● **EXERCISE TASKS**
1. According to the Dragonfly deployment page, how much disk should the Client have at 3K requests per second?
2. Retype the part of the Dragonfly deployment page starting with "Deployment Best Practices" and going on through "of each machine.".

Deployment Best Practices
Documentation for setting capacity planning and performance tuning for Dragonfly.
Capacity Planning
A big factor in planning capacity is: highest expected storage capacity. And know the memory size, CPU core count, and disk capacity of each machine.
For predicting your capacity, you can use the estimates from below if you don’t have your capacity plan.
Manager
The resources required to deploy the Manager depends on the total number of peers.
Run a minimum of 3 replicas.
| Total Number of Peers | CPU | Memory | Disk |
|---|---|---|---|
| 1K | 8C | 16G | 200Gi |
| 5K | 16C | 32G | 200Gi |
| 10K | 16C | 64G | 200Gi |
Scheduler
The resources required to deploy the Scheduler depends on the request per second.
Run a minimum of 3 replicas.
| Request Per Second | CPU | Memory | Disk |
|---|---|---|---|
| 1K | 8C | 16G | 200Gi |
| 3K | 16C | 32G | 200Gi |
| 5K | 32C | 64G | 200Gi |
Client
The resources required to deploy the Client depends on the request per second.
If it is a Seed Peer, run a minimum of 3 replicas. Disk are calculated based on file storage capacity.
| Request Per Second | CPU | Memory | Disk |
|---|---|---|---|
| 500 | 8C | 16G | 500Gi |
| 1K | 8C | 16G | 3Ti |
| 3K | 16C | 32G | 5Ti |
| 5K | 32C | 64G | 10Ti |
Cluster
The resources required to deploy each service in a P2P cluster depends on the total number of Peers.

● **DATA EXCERPT**

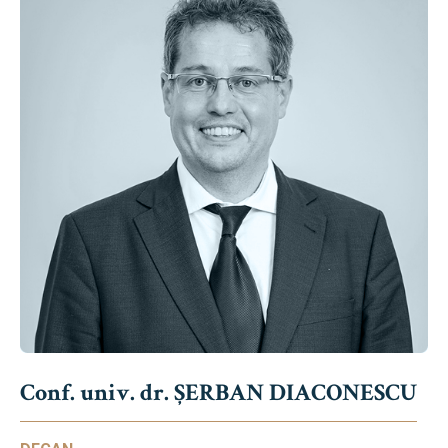
Conf. univ. dr. ȘERBAN DIACONESCU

● **ANSWERS TO THE TASKS**
1. 5Ti

2.
Deployment Best Practices
Documentation for setting capacity planning and performance tuning for Dragonfly.
Capacity Planning
A big factor in planning capacity is: highest expected storage capacity. And know the memory size, CPU core count, and disk capacity of each machine.